(Recorded data)
::::

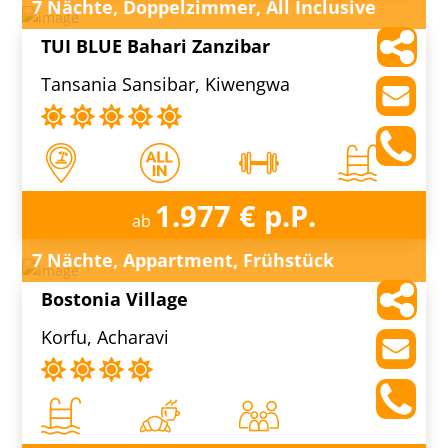
7 Nächte, Doppelzimmer, All Inclusive
TUI BLUE Bahari Zanzibar
Tansania Sansibar, Kiwengwa
1.977 € p.P.
ab
7 Nächte, Appartment, Frühstück
Bostonia Village
Korfu, Acharavi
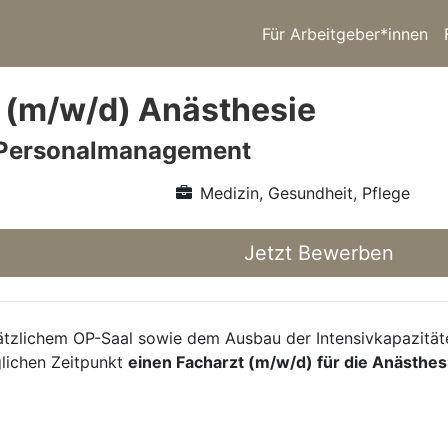
Für Arbeitgeber*innen
 (m/w/d) Anästhesie
Personalmanagement
Medizin, Gesundheit, Pflege
Jetzt Bewerben
ätzlichem OP-Saal sowie dem Ausbau der Intensivkapazitäte
ichen Zeitpunkt
einen Facharzt (m/w/d) für die Anästhes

::::

Problem statement: A line belongs in the answer if it contains the word "Nächte"; copy every such line from the data above.

Solution for this task:
7 Nächte, Doppelzimmer, All Inclusive
7 Nächte, Appartment, Frühstück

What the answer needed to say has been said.